On some sites, especially dynamic ones, 404 errors are very expensive. Unfortunately this is true of most Drupal-powered sites, including mine. When using Drupal’s “pretty URLs” which uses Apache’s mod_rewrite to, well, make URLs pretty, all requests that the web server does not process (including errors) will go through Drupal. Going through Drupal means a long boot-strapping process to initialize Drupal and load all its modules, and at least one database request to find out a URL does not exist and to return an error 404. Too many requests for a non-existent file can basically become a DoS attack.

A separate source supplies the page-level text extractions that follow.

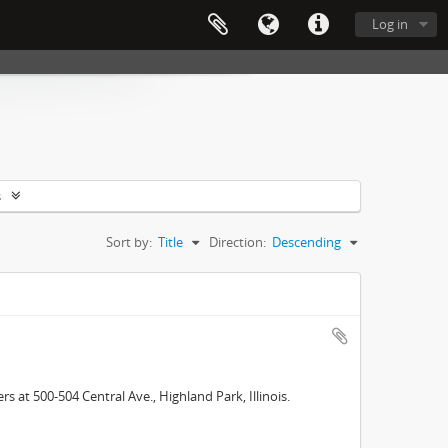
Log in
s
Sort by:
Title
Direction:
Descending
 at 500-504 Central Ave., Highland Park, Illinois.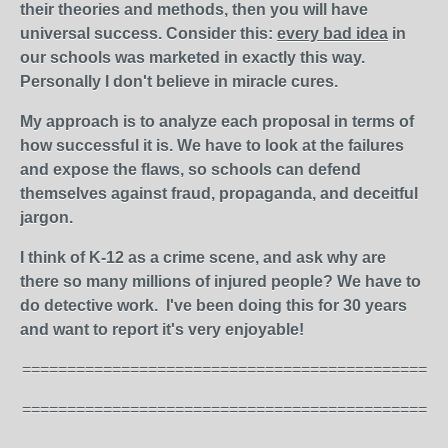
their theories and methods, then you will have
universal success. Consider this:
every bad idea
in
our schools was marketed in exactly this way.
Personally I don't believe in miracle cures.
My approach is to analyze each proposal in terms of
how successful it is. We have to look at the failures
and expose the flaws, so schools can defend
themselves against fraud, propaganda, and deceitful
jargon.
I think of K-12 as a crime scene, and ask why are
there so many millions of injured people? We have to
do detective work. I've been doing this for 30 years
and want to report it's very enjoyable!
=============================================
=============================================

It seems Amazon’s A9 developers didn’t get the memo people don’t like tools that request files that don’t exist.

Granted, it’s not too bad: I don’t think this toolbar has much market penetration, so it’s not as if millions of people are killing my site. The siteinfo.xml specification page also mentions that the file is fetched through A9 and cached, so the file will not be requested for every user that visits, but only for the first one.

Kudos for Amazon’s programmers being a bit brighter than Microsoft’s, but eh, I can’t say how much more bright for designing a system that is a bit too similar to the favicon.ico debacle.